# Cutler Hammer Panelboards



## guest (Feb 21, 2009)

First off, welcome to the nuthouse. :thumbup::jester:

The reason those spaces are not useable is that each bus stab or finger has a certain ampacity, and those opposite the main are usually loaded to their max ampacity at the breaker's rating. Thus they cannot be used for other circuits.


----------



## gold (Feb 15, 2008)

Does anyone buy main breaker panels anymore?


----------



## Dennis Alwon (May 9, 2009)

gold said:


> Does anyone buy main breaker panels anymore?


All the time....


----------



## gold (Feb 15, 2008)

I keep hearing people ask various questions about breakers opposite the main. What advantage is there to back feeding a sub on a new install? Besides maybe availability or cost.

Not to hijack the thread but ...


----------



## guest (Feb 21, 2009)

gold said:


> I keep hearing people ask various questions about breakers opposite the main. What advantage is there to back feeding a sub on a new install? Besides maybe availability or cost.
> 
> Not to hijack the thread but ...


Well breakers opposite the main and backfeeding a sub are two different animals...

But as for the backfeeding a main in a sub, it is a matter of either preference, or to keep within the six throws rule....I did that in my garage subpanel in a house I owned..I had several branch circuits in the garage and just wanted a main there "because."


----------



## Dennis Alwon (May 9, 2009)

I only back feed a panel when it is in a separate building being fed with 60 amps. Most residential panels will not allow larger than 125 amps on the bus bar anyway.
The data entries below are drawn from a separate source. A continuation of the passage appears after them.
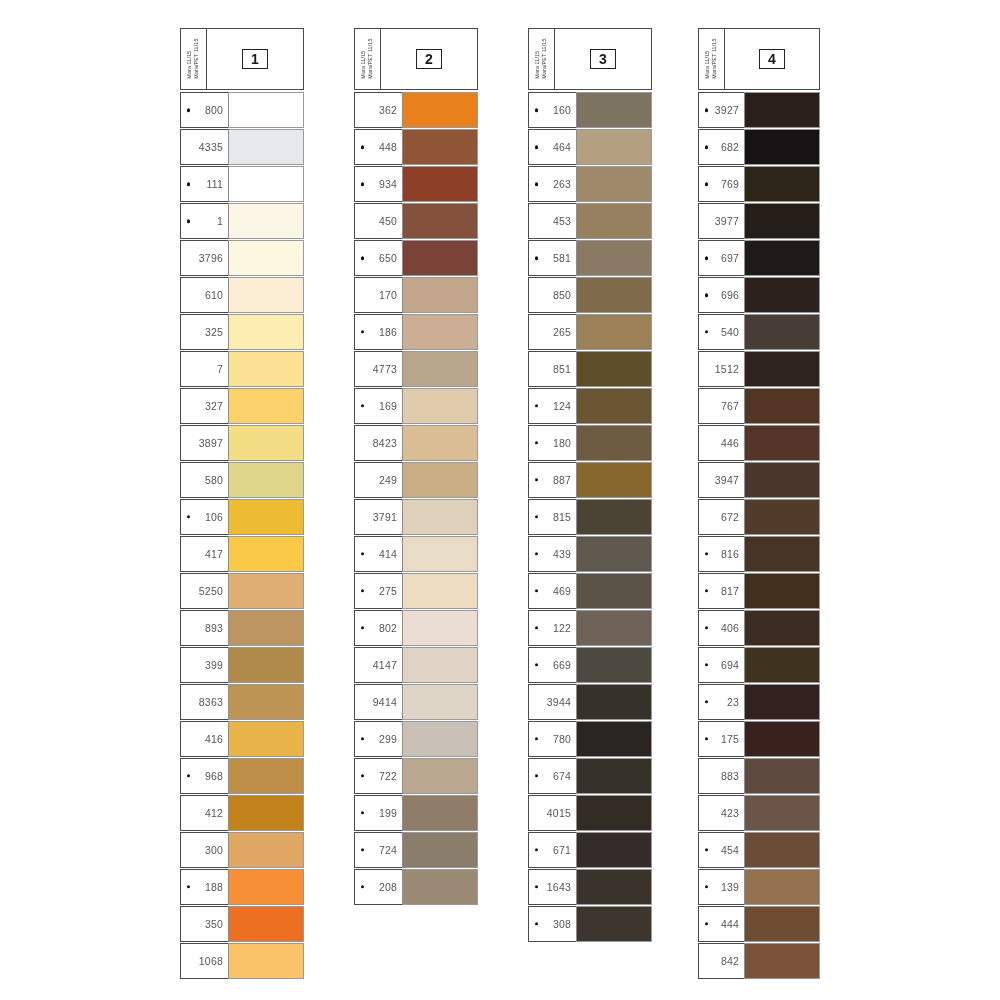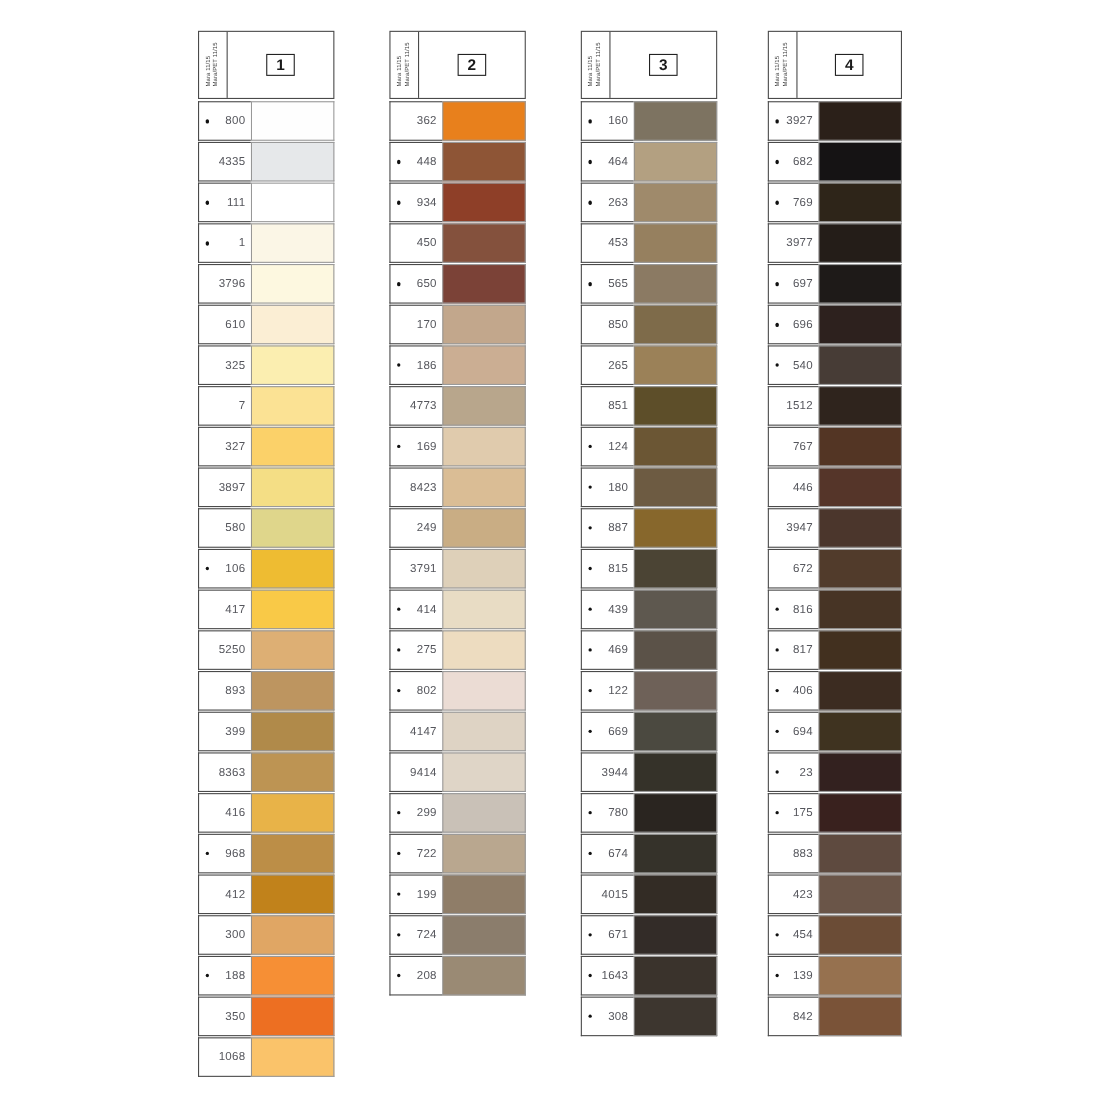--- a/index.html
+++ b/index.html
@@ -504,7 +504,7 @@
         <div class="row">
           <div class="row-label">
             <span class="bullet"></span>
-            <span class="row-num">565</span>
+            <span class="row-num">581</span>
           </div>
           <div class="row-swatch" style="background: rgb(139, 122, 99);"></div>
         </div>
I think the bus connection at those points will not handle the higher load.


----------



## gold (Feb 15, 2008)

mxslick said:


> Well breakers opposite the main and backfeeding a sub are two different animals...


I suppose I could have worded that differently.


----------



## guest (Feb 21, 2009)

gold said:


> I suppose I could have worded that differently.



LOL yeah, now that I re-read your post I can see that what you said is the same thing as what you meant.....I think....LOL it's dinner time, I'm getting confused.:blink:


----------



## Techy (Mar 4, 2011)

how many spaces were available below the main... a lot of times they'll put like a 48 'space' interior in a panel, use the top 6 for the main(3 breaker 3 rivited closed), and leave the other 42 to make a 42 space panel


----------



## yelirAmme (Jul 19, 2011)

That is exactly what this panel is, under the main there are 42 useable spaces


----------